→ **PAGE EXCERPT**:
POJ - Period(KMP)

题目链接:http://poj.org/problem?id=1961
Time Limit: 3000MS Memory Limit: 30000K

Description

For each prefix of a given string S with N characters (each character has an ASCII code between 97 and 126, inclusive), we want to know whether the prefix is a periodic string. That is, for each i (2 <= i <= N) we want to know the largest K > 1 (if there is one) such that the prefix of S with length i can be written as AK ,that is A concatenated K times, for some string A. Of course, we also want to know the period K.

Input

The input consists of several test cases. Each test case consists of two lines. The first one contains N (2 <= N <= 1 000 000) – the size of the string S.The second line contains the string S. The input file ends with a line, having the 
number zero on it.

→ **GIVEN DATA**:
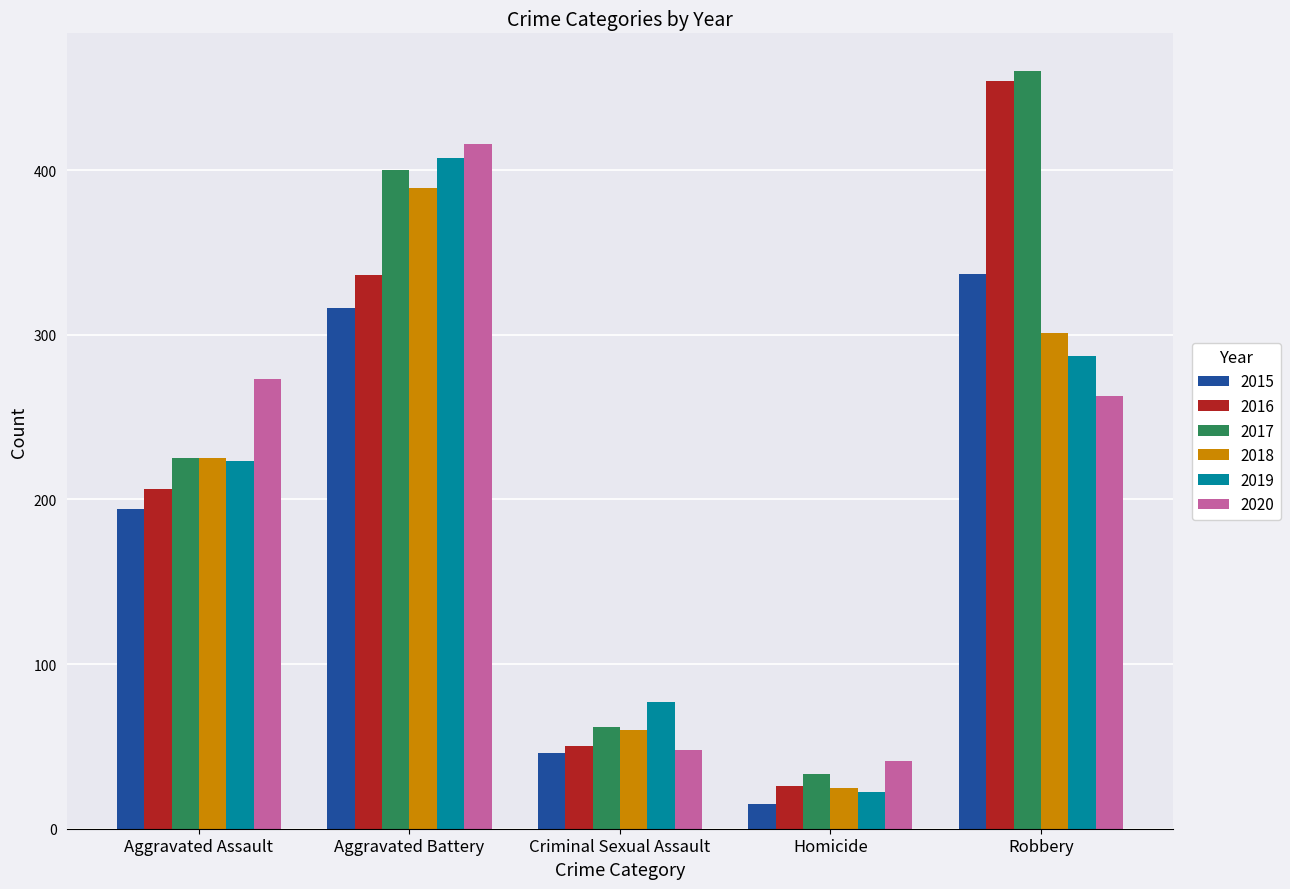

Rank the series at Robbery from lowest to highest value.

2020, 2019, 2018, 2015, 2016, 2017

→ **PROBLEMS AND TASKS**:
**A)** Summarize the Period problem statement in two sentences.
**B)** Pick up the Period problem statement after its last sentence and keep writing it.
None of the data is needed.

→ **LIST OF ANSWERS**:
**A)** For each prefix of a string S whose length i runs from 2 to N, the problem asks whether that prefix is periodic and, if it is, for the largest K greater than 1 such that the prefix is some string A concatenated K times. The input holds several test cases, each giving N on one line and the string S on the next, and it ends with a line containing the number zero.

**B)**
Output

For each test case, output "Test case #" and the consecutive test case number on a single line; then, for each prefix with length i that has a period K > 1, output the prefix size i and the period K separated by a single space; the prefix sizes must be in increasing order. Print a blank line after each test case.

Sample Input

3
aaa
12
aabaabaabaab
0

Sample Output

Test case #1
2 2
3 3

Test case #2
2 2
6 2
9 3
12 4

Problem solving report:

Description: 给一个字符串，问从串首到那个位置截取的字串是以周期循环的，循环了多少次。
Problem solving: 求完next数组后再从头遍历一遍, i-next[i]就是最小循环节。

Accepted Code:

#include <stdio.h>
using namespace std;
const int MAXN = 1000005;
int nex[MAXN];
char str[MAXN];
void Next(int n) {
    nex[0] = -1;
    int i = 0, j = -1;
    while (i < n) {
        if (~j && str[i] != str[j])
            j = nex[j];
        else nex[++i] = ++j;
    }
}
int main() {
    int n, kase = 0;
    while (~scanf("%d", &n), n) {
        scanf("%s", str);
        Next(n);
        printf("Test case #%d\n", ++kase);
        for (int i = 2; i <= n; i++) {
            int m = i - nex[i];
            if (!(i % m) && i != m)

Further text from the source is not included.